----- Dataset excerpts -----

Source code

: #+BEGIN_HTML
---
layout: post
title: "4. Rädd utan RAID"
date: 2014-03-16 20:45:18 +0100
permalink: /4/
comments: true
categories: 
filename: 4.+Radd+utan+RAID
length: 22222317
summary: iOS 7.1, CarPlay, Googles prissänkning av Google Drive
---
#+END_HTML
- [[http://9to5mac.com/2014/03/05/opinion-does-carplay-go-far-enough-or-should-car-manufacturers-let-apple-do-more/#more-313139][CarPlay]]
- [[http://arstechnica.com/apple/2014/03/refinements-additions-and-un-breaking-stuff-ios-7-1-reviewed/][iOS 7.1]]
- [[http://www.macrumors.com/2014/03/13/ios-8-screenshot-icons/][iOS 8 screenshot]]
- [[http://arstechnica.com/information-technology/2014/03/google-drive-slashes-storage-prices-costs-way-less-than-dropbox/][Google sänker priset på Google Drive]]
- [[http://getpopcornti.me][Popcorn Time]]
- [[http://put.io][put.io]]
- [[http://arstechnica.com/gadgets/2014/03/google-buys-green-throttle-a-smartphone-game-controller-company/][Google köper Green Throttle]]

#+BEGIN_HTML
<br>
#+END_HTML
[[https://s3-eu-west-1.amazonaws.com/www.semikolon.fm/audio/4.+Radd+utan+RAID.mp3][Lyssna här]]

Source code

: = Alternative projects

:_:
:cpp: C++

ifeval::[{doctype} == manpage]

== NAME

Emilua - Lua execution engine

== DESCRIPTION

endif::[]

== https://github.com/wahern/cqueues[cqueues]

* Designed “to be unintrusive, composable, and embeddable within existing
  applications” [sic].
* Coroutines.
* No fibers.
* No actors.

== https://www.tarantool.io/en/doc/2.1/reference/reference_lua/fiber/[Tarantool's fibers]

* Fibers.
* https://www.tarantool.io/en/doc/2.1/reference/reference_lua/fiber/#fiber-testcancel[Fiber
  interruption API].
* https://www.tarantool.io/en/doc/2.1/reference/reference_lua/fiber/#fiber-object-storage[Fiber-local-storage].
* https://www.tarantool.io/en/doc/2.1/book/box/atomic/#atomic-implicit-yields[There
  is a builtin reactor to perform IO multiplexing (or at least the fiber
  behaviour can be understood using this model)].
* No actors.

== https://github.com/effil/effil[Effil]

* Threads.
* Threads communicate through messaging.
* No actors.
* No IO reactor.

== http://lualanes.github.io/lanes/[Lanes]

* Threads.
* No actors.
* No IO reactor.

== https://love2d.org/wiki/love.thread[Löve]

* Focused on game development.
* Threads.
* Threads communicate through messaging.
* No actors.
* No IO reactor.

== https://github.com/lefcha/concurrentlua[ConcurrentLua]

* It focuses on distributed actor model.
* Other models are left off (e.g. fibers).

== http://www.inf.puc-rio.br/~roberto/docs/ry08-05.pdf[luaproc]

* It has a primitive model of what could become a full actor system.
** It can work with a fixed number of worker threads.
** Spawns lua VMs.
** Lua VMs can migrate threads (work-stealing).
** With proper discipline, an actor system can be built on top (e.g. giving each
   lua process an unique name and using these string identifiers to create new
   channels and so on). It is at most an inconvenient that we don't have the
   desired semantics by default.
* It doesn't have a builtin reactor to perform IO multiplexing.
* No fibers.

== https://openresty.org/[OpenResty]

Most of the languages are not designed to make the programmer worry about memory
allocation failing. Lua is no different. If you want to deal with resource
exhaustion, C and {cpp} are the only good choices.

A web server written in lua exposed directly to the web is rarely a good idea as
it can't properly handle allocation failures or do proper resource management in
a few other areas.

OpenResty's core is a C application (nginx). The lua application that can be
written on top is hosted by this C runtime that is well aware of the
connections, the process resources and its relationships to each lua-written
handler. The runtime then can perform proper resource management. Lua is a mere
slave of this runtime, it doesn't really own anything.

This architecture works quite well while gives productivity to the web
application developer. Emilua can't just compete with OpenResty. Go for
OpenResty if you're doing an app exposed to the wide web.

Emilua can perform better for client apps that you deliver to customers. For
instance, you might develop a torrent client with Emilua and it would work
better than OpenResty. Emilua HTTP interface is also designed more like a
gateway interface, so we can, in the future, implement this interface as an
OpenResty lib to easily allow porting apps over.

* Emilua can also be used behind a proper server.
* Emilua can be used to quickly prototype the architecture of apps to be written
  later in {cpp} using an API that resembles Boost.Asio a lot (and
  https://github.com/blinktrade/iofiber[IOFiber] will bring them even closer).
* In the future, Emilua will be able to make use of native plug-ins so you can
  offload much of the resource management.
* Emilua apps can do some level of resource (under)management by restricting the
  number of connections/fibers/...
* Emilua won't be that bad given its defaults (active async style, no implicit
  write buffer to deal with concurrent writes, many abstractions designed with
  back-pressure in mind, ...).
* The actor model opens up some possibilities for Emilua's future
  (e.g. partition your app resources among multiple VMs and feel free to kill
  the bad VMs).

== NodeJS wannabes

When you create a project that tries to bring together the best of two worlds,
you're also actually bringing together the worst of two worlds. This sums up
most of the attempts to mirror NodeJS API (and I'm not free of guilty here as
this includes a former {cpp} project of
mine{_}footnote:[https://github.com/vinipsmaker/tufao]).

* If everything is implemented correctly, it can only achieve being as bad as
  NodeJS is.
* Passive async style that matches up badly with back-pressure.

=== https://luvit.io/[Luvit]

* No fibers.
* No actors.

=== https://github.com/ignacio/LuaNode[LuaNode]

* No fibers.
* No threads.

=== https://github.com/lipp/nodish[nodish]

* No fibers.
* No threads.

-----

» Try it
Copy the data above in its entirety, exactly as given.

» Result for this exercise
Source code

: #+BEGIN_HTML
---
layout: post
title: "4. Rädd utan RAID"
date: 2014-03-16 20:45:18 +0100
permalink: /4/
comments: true
categories: 
filename: 4.+Radd+utan+RAID
length: 22222317
summary: iOS 7.1, CarPlay, Googles prissänkning av Google Drive
---
#+END_HTML
- [[http://9to5mac.com/2014/03/05/opinion-does-carplay-go-far-enough-or-should-car-manufacturers-let-apple-do-more/#more-313139][CarPlay]]
- [[http://arstechnica.com/apple/2014/03/refinements-additions-and-un-breaking-stuff-ios-7-1-reviewed/][iOS 7.1]]
- [[http://www.macrumors.com/2014/03/13/ios-8-screenshot-icons/][iOS 8 screenshot]]
- [[http://arstechnica.com/information-technology/2014/03/google-drive-slashes-storage-prices-costs-way-less-than-dropbox/][Google sänker priset på Google Drive]]
- [[http://getpopcornti.me][Popcorn Time]]
- [[http://put.io][put.io]]
- [[http://arstechnica.com/gadgets/2014/03/google-buys-green-throttle-a-smartphone-game-controller-company/][Google köper Green Throttle]]

#+BEGIN_HTML
<br>
#+END_HTML
[[https://s3-eu-west-1.amazonaws.com/www.semikolon.fm/audio/4.+Radd+utan+RAID.mp3][Lyssna här]]

Source code

: = Alternative projects

:_:
:cpp: C++

ifeval::[{doctype} == manpage]

== NAME

Emilua - Lua execution engine

== DESCRIPTION

endif::[]

== https://github.com/wahern/cqueues[cqueues]

* Designed “to be unintrusive, composable, and embeddable within existing
  applications” [sic].
* Coroutines.
* No fibers.
* No actors.

== https://www.tarantool.io/en/doc/2.1/reference/reference_lua/fiber/[Tarantool's fibers]

* Fibers.
* https://www.tarantool.io/en/doc/2.1/reference/reference_lua/fiber/#fiber-testcancel[Fiber
  interruption API].
* https://www.tarantool.io/en/doc/2.1/reference/reference_lua/fiber/#fiber-object-storage[Fiber-local-storage].
* https://www.tarantool.io/en/doc/2.1/book/box/atomic/#atomic-implicit-yields[There
  is a builtin reactor to perform IO multiplexing (or at least the fiber
  behaviour can be understood using this model)].
* No actors.

== https://github.com/effil/effil[Effil]

* Threads.
* Threads communicate through messaging.
* No actors.
* No IO reactor.

== http://lualanes.github.io/lanes/[Lanes]

* Threads.
* No actors.
* No IO reactor.

== https://love2d.org/wiki/love.thread[Löve]

* Focused on game development.
* Threads.
* Threads communicate through messaging.
* No actors.
* No IO reactor.

== https://github.com/lefcha/concurrentlua[ConcurrentLua]

* It focuses on distributed actor model.
* Other models are left off (e.g. fibers).

== http://www.inf.puc-rio.br/~roberto/docs/ry08-05.pdf[luaproc]

* It has a primitive model of what could become a full actor system.
** It can work with a fixed number of worker threads.
** Spawns lua VMs.
** Lua VMs can migrate threads (work-stealing).
** With proper discipline, an actor system can be built on top (e.g. giving each
   lua process an unique name and using these string identifiers to create new
   channels and so on). It is at most an inconvenient that we don't have the
   desired semantics by default.
* It doesn't have a builtin reactor to perform IO multiplexing.
* No fibers.

== https://openresty.org/[OpenResty]

Most of the languages are not designed to make the programmer worry about memory
allocation failing. Lua is no different. If you want to deal with resource
exhaustion, C and {cpp} are the only good choices.

A web server written in lua exposed directly to the web is rarely a good idea as
it can't properly handle allocation failures or do proper resource management in
a few other areas.

OpenResty's core is a C application (nginx). The lua application that can be
written on top is hosted by this C runtime that is well aware of the
connections, the process resources and its relationships to each lua-written
handler. The runtime then can perform proper resource management. Lua is a mere
slave of this runtime, it doesn't really own anything.

This architecture works quite well while gives productivity to the web
application developer. Emilua can't just compete with OpenResty. Go for
OpenResty if you're doing an app exposed to the wide web.

Emilua can perform better for client apps that you deliver to customers. For
instance, you might develop a torrent client with Emilua and it would work
better than OpenResty. Emilua HTTP interface is also designed more like a
gateway interface, so we can, in the future, implement this interface as an
OpenResty lib to easily allow porting apps over.

* Emilua can also be used behind a proper server.
* Emilua can be used to quickly prototype the architecture of apps to be written
  later in {cpp} using an API that resembles Boost.Asio a lot (and
  https://github.com/blinktrade/iofiber[IOFiber] will bring them even closer).
* In the future, Emilua will be able to make use of native plug-ins so you can
  offload much of the resource management.
* Emilua apps can do some level of resource (under)management by restricting the
  number of connections/fibers/...
* Emilua won't be that bad given its defaults (active async style, no implicit
  write buffer to deal with concurrent writes, many abstractions designed with
  back-pressure in mind, ...).
* The actor model opens up some possibilities for Emilua's future
  (e.g. partition your app resources among multiple VMs and feel free to kill
  the bad VMs).

== NodeJS wannabes

When you create a project that tries to bring together the best of two worlds,
you're also actually bringing together the worst of two worlds. This sums up
most of the attempts to mirror NodeJS API (and I'm not free of guilty here as
this includes a former {cpp} project of
mine{_}footnote:[https://github.com/vinipsmaker/tufao]).

* If everything is implemented correctly, it can only achieve being as bad as
  NodeJS is.
* Passive async style that matches up badly with back-pressure.

=== https://luvit.io/[Luvit]

* No fibers.
* No actors.

=== https://github.com/ignacio/LuaNode[LuaNode]

* No fibers.
* No threads.

=== https://github.com/lipp/nodish[nodish]

* No fibers.
* No threads.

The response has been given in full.